>> START Source passage

SECURITIES AND EXCHANGE COMMISSION

Washington, D.C. 20549

 

FORM 8-K

 

CURRENT REPORT

Pursuant to Section 13 or 15(d)

of the Securities Exchange Act of 1934

 

Date of Report (Date Earliest Event Reported): May 30, 2023

 

FOXO TECHNOLOGIES INC.

(Exact name of registrant as specified in its charter)

 

Delaware   001-39783   85-1050265
(State or Other Jurisdiction
of Incorporation)
  (Commission File Number)   (IRS Employer
Identification No.)

 

729 N. Washington Ave., Suite 600
Minneapolis, MN
  55401
(Address of Principal Executive Offices)   (Zip Code)

 

(612) 562-9447

(Registrant’s telephone number, including area code)

 

Check the appropriate box below if the Form 8-K filing is intended to simultaneously satisfy the filing obligation of the registrant under any of the following provisions:

 

Written communications pursuant to Rule 425 under the Securities Act (17 CFR 230.425)

 

Soliciting material pursuant to Rule 14a-12 under the Exchange Act (17 CFR 240.14a-12)

 

Pre-commencement communications pursuant to Rule 14d-2(b) under the Exchange Act (17 CFR 240.14d-2(b))

 

Pre-commencement communications pursuant to Rule 13e-4(c) under the Exchange Act (17 CFR 240.13e-4(c))

 

Securities registered pursuant to Section 12(b) of the Act:

 

Title of each class   Trading Symbol(s)   Name of each exchange on which registered
Class A Common Stock, par value $0.0001   FOXO   NYSE American

 

Indicate by check mark whether the registrant is an emerging growth company as defined in Rule 405 of the Securities Act of 1933 (§230.405 of this chapter) or Rule 12b-2 of the Securities Exchange Act of 1934 (§240.12b-2 of this chapter).

>> END Source passage

Given request 1: What trading symbol does the Form 8-K cover page list for the Class A Common Stock?

>> START The data

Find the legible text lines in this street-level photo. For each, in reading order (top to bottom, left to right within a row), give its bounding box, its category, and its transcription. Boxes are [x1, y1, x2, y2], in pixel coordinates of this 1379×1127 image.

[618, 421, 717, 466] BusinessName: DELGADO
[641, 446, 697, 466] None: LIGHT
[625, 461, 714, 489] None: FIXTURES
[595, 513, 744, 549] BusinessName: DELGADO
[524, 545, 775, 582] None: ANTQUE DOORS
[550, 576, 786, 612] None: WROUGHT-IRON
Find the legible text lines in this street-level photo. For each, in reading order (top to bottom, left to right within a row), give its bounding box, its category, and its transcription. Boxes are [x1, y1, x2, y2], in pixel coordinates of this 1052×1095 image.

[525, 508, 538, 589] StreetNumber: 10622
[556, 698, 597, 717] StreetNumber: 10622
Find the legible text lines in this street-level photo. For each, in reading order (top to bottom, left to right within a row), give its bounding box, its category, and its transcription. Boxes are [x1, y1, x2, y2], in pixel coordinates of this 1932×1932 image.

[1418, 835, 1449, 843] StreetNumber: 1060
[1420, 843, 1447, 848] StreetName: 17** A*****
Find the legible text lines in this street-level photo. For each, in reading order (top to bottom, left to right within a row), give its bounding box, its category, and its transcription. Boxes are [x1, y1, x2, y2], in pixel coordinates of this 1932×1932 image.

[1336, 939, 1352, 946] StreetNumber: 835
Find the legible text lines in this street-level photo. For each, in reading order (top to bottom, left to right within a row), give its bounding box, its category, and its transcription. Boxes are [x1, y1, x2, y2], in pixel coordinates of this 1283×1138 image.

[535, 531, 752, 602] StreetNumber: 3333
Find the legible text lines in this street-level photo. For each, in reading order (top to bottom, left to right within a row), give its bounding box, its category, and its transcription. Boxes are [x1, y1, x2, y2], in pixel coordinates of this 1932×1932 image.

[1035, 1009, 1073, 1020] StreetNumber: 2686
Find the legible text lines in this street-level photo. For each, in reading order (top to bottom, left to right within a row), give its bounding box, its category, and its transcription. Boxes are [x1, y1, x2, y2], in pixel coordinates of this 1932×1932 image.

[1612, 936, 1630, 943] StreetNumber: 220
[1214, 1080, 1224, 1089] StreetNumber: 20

>> END The data

Given request 2: Reproduce the records from their first line through the line containing "[550, 576, 786, 612] None: WROUGHT-IRON", replacing "legible" with "readable" and leaving everything else unchanged.

Full output 1: FOXO

Full output 2:
Find the readable text lines in this street-level photo. For each, in reading order (top to bottom, left to right within a row), give its bounding box, its category, and its transcription. Boxes are [x1, y1, x2, y2], in pixel coordinates of this 1379×1127 image.

[618, 421, 717, 466] BusinessName: DELGADO
[641, 446, 697, 466] None: LIGHT
[625, 461, 714, 489] None: FIXTURES
[595, 513, 744, 549] BusinessName: DELGADO
[524, 545, 775, 582] None: ANTQUE DOORS
[550, 576, 786, 612] None: WROUGHT-IRON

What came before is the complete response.